### WHAT YOU HAVE TO DO
Reproduce the stretch of the Nui Chua hike passage from "Nui Chua National" through "meters we climbed." word for word.

### GIVEN TEXT
::::::::
We could see Nui Chua, or King’s Mountain, in the distance, it’s 1,040-meter
peak looming over the southeastern province of Ninh Thuan in the cool of the
morning.
Nui Chua National Park, where we began in Ninh Hai District, covers nearly
30,000 hectares, including a protected sea area with a reserve for sea turtles
and coral reef. On one side of us were the towing mountains, on the other side,
the beaches and the sea. Chua’s highest point, our final destination, was a
10-kilometer, two-day hike away.
We passed six of Chua’s lower peaks before reaching the path to its roof. The
higher we climbed, the more lush the jungle became. The forest seemed to change
colors with every few dozen meters we climbed.
At 3 p.m., we were 800 meters above sea level. Mist gathered around our feet and
a heavy rain began to pour. The winds picked up and the temperature dropped. The
storm lasted for hours, through which we prepared a hasty dinner with food we
brought along.
We were all grateful for the coconut wine we had brought as it warmed us before
bed. We hung our hammocks by a stream and slept in our raincoats, which didn’t
do much to protect against the cold.
The next morning we woke to the pleasant sound of the babbling brook.
Butterflies flew around our camp and we heard birds sing and gibbons chatter as
we rose and did our best to wring out our clothes and socks before the final
200- meter trek to the mountain peak.
::::::::
Dataset excerpt:
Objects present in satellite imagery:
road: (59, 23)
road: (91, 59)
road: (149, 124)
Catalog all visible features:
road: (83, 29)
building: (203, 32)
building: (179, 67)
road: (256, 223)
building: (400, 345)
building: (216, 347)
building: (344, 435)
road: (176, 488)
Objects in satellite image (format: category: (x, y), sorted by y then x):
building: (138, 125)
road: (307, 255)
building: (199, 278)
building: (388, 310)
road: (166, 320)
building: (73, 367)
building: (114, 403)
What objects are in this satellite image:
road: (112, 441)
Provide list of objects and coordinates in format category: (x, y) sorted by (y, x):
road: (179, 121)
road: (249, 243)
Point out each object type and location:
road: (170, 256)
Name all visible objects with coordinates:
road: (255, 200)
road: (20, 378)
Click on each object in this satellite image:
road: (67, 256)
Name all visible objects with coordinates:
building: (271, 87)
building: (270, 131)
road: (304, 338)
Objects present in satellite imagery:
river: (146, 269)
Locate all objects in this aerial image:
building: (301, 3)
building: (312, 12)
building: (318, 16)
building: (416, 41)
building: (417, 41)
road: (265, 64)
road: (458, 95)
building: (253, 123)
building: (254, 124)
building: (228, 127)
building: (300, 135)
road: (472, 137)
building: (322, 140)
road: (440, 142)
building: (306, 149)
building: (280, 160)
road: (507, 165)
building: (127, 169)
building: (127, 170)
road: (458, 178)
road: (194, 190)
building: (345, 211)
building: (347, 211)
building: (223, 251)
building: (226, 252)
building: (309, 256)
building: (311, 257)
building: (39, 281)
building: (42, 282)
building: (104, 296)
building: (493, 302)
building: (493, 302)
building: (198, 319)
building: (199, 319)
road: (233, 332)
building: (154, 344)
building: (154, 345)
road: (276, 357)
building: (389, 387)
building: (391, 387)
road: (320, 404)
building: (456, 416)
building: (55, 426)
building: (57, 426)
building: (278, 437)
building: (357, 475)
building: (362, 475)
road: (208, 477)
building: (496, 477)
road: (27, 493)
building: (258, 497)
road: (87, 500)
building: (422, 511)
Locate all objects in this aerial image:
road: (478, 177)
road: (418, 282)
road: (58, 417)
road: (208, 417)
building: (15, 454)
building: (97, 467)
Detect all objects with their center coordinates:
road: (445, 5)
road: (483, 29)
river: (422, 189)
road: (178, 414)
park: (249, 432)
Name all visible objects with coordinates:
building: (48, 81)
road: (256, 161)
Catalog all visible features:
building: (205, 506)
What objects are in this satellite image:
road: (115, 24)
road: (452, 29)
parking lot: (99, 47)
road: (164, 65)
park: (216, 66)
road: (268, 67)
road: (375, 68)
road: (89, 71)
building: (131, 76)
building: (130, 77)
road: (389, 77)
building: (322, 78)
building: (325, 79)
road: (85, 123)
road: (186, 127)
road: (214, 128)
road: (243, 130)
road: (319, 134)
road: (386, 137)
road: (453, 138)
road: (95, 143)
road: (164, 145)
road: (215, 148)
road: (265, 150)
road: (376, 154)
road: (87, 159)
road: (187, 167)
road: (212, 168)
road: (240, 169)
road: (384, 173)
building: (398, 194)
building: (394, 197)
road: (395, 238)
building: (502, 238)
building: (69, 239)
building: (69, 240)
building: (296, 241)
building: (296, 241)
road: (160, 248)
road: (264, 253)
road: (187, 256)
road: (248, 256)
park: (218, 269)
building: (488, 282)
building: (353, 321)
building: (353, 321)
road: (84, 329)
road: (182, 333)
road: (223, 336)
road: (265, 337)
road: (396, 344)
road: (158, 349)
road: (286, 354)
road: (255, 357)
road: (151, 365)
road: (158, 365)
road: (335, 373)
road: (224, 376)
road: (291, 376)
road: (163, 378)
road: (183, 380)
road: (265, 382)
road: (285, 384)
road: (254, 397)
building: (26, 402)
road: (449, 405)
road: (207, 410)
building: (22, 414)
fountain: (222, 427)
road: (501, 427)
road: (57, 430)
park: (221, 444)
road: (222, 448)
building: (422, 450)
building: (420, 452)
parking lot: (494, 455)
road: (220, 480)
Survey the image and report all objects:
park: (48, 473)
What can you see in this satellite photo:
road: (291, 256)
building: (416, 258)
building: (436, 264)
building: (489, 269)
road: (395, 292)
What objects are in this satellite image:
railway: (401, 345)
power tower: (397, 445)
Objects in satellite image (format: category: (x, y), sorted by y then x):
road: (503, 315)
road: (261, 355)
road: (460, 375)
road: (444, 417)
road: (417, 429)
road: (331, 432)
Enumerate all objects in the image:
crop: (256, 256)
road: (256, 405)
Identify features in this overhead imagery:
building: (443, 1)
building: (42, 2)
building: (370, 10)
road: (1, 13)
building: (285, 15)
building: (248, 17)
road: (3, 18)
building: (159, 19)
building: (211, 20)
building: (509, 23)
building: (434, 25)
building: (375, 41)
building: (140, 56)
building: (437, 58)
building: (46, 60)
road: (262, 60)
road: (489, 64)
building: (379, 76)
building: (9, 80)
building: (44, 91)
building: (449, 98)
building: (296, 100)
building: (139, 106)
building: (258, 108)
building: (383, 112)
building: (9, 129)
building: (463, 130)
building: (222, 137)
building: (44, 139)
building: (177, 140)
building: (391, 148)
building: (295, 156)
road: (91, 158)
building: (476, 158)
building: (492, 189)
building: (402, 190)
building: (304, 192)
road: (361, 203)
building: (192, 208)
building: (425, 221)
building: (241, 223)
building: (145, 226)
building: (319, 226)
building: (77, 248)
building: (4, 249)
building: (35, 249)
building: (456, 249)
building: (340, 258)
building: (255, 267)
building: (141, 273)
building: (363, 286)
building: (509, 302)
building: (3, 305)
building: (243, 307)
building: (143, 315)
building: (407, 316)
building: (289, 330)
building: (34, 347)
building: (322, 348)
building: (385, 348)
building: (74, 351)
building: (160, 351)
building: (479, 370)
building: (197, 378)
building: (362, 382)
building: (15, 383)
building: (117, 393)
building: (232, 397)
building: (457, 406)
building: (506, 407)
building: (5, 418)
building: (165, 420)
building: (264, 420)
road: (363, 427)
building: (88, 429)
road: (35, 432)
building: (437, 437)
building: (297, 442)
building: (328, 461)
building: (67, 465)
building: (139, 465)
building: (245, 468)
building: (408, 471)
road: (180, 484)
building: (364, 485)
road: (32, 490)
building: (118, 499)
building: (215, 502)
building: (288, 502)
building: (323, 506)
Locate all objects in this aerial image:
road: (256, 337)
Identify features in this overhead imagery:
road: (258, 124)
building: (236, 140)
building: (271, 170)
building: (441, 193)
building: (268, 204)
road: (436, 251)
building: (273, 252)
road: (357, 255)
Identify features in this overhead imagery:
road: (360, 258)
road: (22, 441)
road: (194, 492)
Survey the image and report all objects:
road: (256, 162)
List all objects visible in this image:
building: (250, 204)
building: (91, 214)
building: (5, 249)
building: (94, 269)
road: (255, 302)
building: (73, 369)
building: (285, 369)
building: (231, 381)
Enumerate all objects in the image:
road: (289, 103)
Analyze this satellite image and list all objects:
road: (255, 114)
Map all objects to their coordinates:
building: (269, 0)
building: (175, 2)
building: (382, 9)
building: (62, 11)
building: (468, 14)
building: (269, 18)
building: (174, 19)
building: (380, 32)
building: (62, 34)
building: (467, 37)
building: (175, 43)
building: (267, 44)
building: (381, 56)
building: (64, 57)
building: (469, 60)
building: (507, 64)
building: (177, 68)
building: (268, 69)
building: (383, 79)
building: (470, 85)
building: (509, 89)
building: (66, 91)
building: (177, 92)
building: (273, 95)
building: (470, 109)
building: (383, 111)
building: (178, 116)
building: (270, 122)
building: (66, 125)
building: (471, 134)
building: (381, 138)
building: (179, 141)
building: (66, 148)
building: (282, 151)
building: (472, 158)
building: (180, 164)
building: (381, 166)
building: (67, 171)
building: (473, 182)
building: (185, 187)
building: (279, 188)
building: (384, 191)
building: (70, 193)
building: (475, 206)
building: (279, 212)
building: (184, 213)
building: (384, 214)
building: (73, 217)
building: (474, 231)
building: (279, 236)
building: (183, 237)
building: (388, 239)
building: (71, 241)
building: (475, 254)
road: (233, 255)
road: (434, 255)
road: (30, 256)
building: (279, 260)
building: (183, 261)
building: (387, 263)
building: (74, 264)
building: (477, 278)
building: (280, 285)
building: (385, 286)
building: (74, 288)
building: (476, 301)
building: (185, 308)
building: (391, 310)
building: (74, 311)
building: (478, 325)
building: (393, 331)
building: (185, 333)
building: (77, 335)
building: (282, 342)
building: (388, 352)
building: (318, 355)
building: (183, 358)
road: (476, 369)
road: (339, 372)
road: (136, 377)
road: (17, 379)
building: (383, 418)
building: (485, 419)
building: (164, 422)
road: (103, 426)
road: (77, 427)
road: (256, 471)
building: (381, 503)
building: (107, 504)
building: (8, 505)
::::::::
### EXPECTED ANSWER
Nui Chua National Park, where we began in Ninh Hai District, covers nearly
30,000 hectares, including a protected sea area with a reserve for sea turtles
and coral reef. On one side of us were the towing mountains, on the other side,
the beaches and the sea. Chua’s highest point, our final destination, was a
10-kilometer, two-day hike away.
We passed six of Chua’s lower peaks before reaching the path to its roof. The
higher we climbed, the more lush the jungle became. The forest seemed to change
colors with every few dozen meters we climbed.